Nonetheless, the realization of this scenario is relatively improbable at the moment, given that all the involved parties appear to be more interested in deterrence than in diplomacy, let alone the United States’ commitment to “unconditional dialogue”, which Pyongyang explicitly rejects. Unlike China and the Taiwan file, which the US administration sees as a priority, the North Korea issue is not currently seen as such by the current US administration, and its main goal is to maintain the status quo on the Korean Peninsula. Additionally, a reconciliation with Pyongyang would also strip the US of the justification for its heavy military presence in the area at a time when it is attempting to compel a return to Asia. Hence, the first scenario turns out to be the most likely to occur because all the elements are in place for a series of reciprocal escalatory actions. Pyongyang will therefore continue on its current course by finalizing the preparations for its seventh nuclear test, creating more advanced missile programs, and displaying more advanced nuclear weapons over the coming years.
In short, given the current realities, it is reasonable to expect that the escalation on the Korean peninsula will continue, albeit at varying intensities. As a result, this escalation will not be the last and the resulting crisis is merely a transient one, similar to the previous one, especially when we consider that Pyongyang is well-known for its “brinkmanship” policy and is well aware that an attack on Washington or Seoul will provoke a response that could threaten the regime’s survival and that China’s entry into a war against its trading partners is of low probability.

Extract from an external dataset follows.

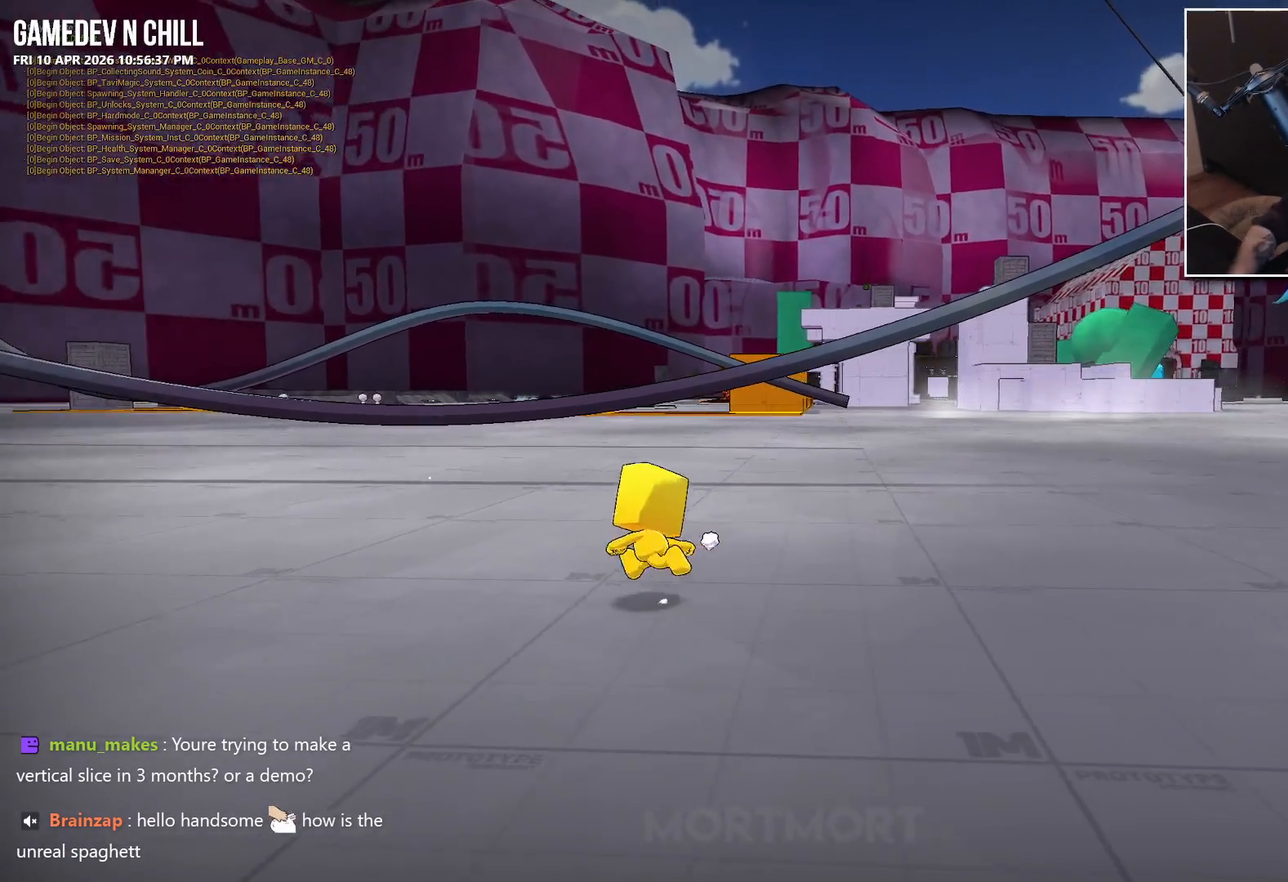
{"buttons": [], "left_stick": "up-left", "right_stick": "down-left", "events": [[117, "A", "down"], [167, "left_stick", "up-left"], [234, "A", "up"], [334, "right_stick", "down-left"]]}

However, the likelihood of an all-out war erupting in the region due to miscalculations rather than a deliberate decision remains, albeit tenuous. The most important question is whether Washington (the main player in the region controlling the rules of the game) has the political will to address this situation, especially since South Korea’s plan does not address North Korea’s security concerns or its demands for sanctions relief, both of which are largely in the hands of the US.